Exercise text: Begin

Trustworthy Academic Journals and the Role of Today’s University Libraries
While preprints became more readily available starting in the 1990s, it wasn’t until 2009 when the NIH pushed for making research results available to the public with the Public Access Policy that requires that “final peer-reviewed manuscripts upon acceptance for publication, [..] be made publicly available no later than 12 months after the official date of publication.” Academic journals responded with allowing open access by charging a fee to authors. Unfortunately, this has also spawned a new industry of so-called predatory journals that promise open access and fast publication, often with only scant peer review, but a hefty fee to get the paper published.
It would be very difficult for a lay person to tell whether a scientific journal is reputable. This is even at times difficult for an academic researcher. The journal Nature recently reported on a study that showed that about 3% of studies that were indexed on Scopus (a widely used academic database) over a period of three years were published in so-called predatory journals. Having predatory journals indexed in an academic database can “mislead scientists and pollute the scientific literature.”

Exercise text: End

◆ Required work ◆
- a) Repeat the passage on academic journals from "Trustworthy Academic Journals" down to "the paper published.".
- b) Summarize the passage on academic journals in two sentences.
- c) Resume the passage on academic journals after its final sentence.
You can ignore the records.

Record set: Begin

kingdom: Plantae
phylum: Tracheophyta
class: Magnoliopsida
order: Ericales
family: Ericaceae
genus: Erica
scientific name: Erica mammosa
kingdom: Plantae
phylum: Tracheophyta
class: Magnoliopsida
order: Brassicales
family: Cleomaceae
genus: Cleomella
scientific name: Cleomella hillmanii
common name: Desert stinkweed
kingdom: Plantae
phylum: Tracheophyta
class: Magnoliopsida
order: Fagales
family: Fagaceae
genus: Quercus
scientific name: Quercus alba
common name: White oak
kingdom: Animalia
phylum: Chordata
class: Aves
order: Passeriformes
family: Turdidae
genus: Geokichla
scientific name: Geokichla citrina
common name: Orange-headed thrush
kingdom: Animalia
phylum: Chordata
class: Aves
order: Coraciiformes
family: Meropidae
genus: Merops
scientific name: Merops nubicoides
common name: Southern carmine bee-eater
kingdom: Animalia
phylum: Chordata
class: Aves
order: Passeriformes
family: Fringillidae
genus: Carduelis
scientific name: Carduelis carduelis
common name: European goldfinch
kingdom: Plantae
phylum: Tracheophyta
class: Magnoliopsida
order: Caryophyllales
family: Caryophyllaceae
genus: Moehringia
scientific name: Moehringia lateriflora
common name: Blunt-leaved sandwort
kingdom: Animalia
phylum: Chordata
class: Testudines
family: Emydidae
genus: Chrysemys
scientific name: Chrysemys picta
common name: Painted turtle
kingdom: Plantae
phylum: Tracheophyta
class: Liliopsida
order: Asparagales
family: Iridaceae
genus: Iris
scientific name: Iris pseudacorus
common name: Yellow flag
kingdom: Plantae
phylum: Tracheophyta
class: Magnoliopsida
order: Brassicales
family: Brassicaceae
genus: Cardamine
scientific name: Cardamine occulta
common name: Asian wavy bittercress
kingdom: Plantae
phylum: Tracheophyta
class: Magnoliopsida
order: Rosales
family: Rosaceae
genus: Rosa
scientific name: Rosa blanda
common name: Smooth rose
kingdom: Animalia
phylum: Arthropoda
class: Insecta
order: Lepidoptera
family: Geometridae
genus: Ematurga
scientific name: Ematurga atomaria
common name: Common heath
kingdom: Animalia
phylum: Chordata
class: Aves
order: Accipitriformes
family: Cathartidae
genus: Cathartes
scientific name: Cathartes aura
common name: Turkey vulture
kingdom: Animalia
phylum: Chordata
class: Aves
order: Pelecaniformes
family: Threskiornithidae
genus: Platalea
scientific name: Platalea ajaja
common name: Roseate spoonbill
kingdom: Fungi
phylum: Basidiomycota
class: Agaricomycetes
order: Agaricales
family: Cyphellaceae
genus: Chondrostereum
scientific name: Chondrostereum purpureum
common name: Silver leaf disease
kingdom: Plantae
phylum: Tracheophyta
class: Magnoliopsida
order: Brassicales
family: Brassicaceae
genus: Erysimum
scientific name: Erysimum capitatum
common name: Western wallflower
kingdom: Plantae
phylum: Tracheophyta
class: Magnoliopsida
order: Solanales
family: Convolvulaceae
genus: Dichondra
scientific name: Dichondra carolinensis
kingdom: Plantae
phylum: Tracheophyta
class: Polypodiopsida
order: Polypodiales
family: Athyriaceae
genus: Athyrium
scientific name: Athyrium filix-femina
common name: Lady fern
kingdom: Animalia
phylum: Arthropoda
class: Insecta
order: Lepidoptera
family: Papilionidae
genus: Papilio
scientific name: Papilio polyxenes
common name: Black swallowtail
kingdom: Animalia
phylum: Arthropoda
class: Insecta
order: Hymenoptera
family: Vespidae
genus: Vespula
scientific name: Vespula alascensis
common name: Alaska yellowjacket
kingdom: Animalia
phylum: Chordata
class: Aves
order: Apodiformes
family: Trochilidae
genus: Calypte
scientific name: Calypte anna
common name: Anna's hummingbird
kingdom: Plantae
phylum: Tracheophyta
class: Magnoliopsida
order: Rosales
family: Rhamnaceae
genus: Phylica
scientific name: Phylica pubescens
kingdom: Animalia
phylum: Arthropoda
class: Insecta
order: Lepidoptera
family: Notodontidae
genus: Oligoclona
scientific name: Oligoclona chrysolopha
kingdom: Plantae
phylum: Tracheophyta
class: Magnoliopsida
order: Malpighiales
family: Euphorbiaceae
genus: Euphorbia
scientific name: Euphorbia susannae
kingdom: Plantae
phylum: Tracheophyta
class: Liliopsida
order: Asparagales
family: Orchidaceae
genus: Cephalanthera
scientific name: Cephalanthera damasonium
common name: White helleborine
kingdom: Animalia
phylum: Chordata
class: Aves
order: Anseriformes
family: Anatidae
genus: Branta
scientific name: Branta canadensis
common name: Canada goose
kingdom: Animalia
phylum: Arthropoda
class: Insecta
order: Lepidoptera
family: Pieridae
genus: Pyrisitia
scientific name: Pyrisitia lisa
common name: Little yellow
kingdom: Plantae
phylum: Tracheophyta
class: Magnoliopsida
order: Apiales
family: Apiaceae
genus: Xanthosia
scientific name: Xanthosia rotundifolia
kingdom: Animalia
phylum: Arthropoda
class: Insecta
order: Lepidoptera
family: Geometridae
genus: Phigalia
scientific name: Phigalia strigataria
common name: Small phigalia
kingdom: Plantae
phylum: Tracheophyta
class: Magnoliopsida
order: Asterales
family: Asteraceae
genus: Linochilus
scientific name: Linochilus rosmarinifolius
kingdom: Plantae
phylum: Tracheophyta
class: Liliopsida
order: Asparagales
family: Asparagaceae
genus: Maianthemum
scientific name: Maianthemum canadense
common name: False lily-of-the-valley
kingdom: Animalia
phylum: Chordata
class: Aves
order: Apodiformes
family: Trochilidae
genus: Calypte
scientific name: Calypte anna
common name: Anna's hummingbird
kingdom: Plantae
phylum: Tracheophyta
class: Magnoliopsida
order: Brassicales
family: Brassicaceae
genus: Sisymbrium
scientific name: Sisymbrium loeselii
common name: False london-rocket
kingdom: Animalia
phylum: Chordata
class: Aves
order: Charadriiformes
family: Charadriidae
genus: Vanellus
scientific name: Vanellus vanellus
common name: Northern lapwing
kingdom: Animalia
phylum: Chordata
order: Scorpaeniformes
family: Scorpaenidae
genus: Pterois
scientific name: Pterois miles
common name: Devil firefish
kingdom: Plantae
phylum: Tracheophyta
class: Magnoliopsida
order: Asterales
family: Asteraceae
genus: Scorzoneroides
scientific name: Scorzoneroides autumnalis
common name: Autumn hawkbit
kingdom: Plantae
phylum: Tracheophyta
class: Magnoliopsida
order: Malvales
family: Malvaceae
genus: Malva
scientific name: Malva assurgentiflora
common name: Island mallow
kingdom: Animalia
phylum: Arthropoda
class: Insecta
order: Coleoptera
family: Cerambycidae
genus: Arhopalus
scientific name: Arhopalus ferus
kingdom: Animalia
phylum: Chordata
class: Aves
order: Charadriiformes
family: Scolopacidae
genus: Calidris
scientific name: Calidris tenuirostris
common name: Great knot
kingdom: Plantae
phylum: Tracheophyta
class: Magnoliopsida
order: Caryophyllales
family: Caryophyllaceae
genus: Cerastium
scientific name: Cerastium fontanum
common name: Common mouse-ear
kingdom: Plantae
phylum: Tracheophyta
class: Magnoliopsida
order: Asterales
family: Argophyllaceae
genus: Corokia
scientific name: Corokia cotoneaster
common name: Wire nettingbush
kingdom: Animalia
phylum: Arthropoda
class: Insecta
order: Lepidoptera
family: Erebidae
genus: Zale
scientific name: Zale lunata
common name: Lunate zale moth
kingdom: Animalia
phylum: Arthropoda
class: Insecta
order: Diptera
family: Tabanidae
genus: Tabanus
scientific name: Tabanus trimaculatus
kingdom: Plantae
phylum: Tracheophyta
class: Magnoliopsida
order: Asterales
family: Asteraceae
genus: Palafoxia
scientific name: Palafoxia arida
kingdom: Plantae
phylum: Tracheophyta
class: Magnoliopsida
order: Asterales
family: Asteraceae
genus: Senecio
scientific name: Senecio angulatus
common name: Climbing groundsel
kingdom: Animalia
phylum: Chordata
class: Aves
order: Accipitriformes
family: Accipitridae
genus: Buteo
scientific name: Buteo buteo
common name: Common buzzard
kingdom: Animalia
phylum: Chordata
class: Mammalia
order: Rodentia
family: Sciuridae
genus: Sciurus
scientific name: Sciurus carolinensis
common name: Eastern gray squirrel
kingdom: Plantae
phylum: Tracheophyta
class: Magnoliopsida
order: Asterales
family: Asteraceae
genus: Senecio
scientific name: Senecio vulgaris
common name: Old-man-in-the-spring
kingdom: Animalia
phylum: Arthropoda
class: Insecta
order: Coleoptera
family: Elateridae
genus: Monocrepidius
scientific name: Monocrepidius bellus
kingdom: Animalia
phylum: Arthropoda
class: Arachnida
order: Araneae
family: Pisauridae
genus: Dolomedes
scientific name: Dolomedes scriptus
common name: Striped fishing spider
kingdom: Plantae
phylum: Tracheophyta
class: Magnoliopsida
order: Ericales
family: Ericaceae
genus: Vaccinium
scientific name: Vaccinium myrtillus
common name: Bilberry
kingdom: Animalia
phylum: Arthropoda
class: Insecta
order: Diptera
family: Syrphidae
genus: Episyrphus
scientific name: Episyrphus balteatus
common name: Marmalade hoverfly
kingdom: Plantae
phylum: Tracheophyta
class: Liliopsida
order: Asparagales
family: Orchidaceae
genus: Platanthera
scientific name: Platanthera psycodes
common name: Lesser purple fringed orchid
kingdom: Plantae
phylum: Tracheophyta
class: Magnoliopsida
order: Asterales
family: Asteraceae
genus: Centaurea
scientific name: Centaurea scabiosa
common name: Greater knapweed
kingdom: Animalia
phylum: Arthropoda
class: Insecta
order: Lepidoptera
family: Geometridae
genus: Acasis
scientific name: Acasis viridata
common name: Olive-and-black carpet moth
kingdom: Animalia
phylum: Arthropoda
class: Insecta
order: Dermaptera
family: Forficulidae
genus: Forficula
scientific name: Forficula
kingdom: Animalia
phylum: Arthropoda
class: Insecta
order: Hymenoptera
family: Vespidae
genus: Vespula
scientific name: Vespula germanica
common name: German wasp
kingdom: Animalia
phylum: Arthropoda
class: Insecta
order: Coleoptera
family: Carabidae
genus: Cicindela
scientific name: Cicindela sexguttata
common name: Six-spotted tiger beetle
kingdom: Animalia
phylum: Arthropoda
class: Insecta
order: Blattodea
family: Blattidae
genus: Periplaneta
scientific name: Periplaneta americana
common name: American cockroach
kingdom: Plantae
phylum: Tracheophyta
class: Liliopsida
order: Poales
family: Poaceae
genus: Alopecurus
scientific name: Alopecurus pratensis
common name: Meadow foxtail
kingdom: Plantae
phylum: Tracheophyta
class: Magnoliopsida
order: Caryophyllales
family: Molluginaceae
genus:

Record set: End

◆ Answers by item ◆
- a)
Trustworthy Academic Journals and the Role of Today’s University Libraries
While preprints became more readily available starting in the 1990s, it wasn’t until 2009 when the NIH pushed for making research results available to the public with the Public Access Policy that requires that “final peer-reviewed manuscripts upon acceptance for publication, [..] be made publicly available no later than 12 months after the official date of publication.” Academic journals responded with allowing open access by charging a fee to authors. Unfortunately, this has also spawned a new industry of so-called predatory journals that promise open access and fast publication, often with only scant peer review, but a hefty fee to get the paper published.

- b) In 2009 the NIH's Public Access Policy required final peer-reviewed manuscripts to be made publicly available no later than 12 months after publication, and academic journals responded by allowing open access for a fee charged to authors. This also spawned predatory journals that promise open access and fast publication with scant peer review for a hefty fee, and a study reported in Nature found that about 3% of studies indexed on Scopus over three years were published in such journals.

- c)
Scholarly organizations, like the Open Access Scholarly Publishers Association (OASPA) or databases, like the Directory of Open Access Journals (DOAJ), are trying to address this. For instance, OASPA members must abide by a code of conduct and have a rigorous peer review process. DOAJ awards the DOAJ Seal “to journals that demonstrate best practice in open access publishing.” Journals that are members of OASPA, DOAJ or other such organizations, e.g., the Committee on Publication Ethics (COPE), have attested to the fact that they abide by these organizations principals and are therefore not likely to be predatory in nature. One can also ask if your colleagues have heard of the journal, know people on the editorial board and that they are scientists of high repute, have clear peer review processes, and have an impact factor that is in line with good journals in their discipline.
Libraries used to be the pride and center of an academic institution. Today, hardly any faculty spends time in a university library as much of what has been published is now available online. Few faculty talk to their librarians about disseminating research. We urge them to do so. Librarians are experts in managing knowledge acquisition, curation, and dissemination. They can prevent faculty from falling into the trap of predatory journals and help them disseminate their findings and the data that support the findings. They can also be a resource for tenure and promotion and merit committees when they review colleagues’ publications in journals they are not familiar with.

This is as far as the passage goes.